> _Work request_:
Scan the records below. List lines holding "input".

[Hardware design source data]

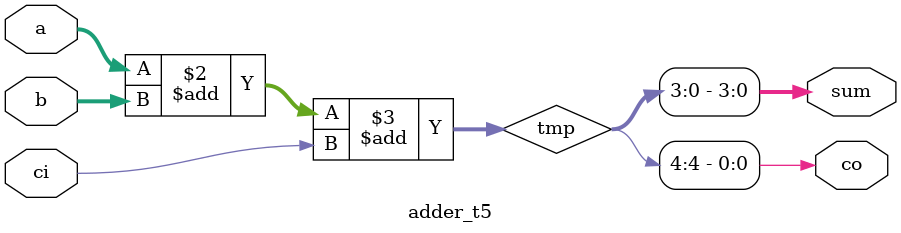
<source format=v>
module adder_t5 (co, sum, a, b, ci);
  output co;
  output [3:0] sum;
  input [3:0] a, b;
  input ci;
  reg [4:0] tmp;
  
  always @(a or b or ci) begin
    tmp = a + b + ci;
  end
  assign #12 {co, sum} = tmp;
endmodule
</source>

==

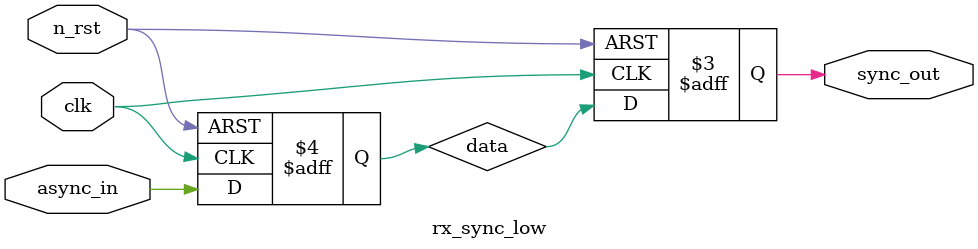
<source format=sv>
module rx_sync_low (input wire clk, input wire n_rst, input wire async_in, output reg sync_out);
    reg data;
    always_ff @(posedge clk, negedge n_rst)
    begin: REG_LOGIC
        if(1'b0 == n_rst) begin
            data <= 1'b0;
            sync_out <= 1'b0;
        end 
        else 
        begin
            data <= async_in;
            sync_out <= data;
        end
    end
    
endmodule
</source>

> _Result of this task_:
  input [3:0] a, b;
  input ci;
module rx_sync_low (input wire clk, input wire n_rst, input wire async_in, output reg sync_out);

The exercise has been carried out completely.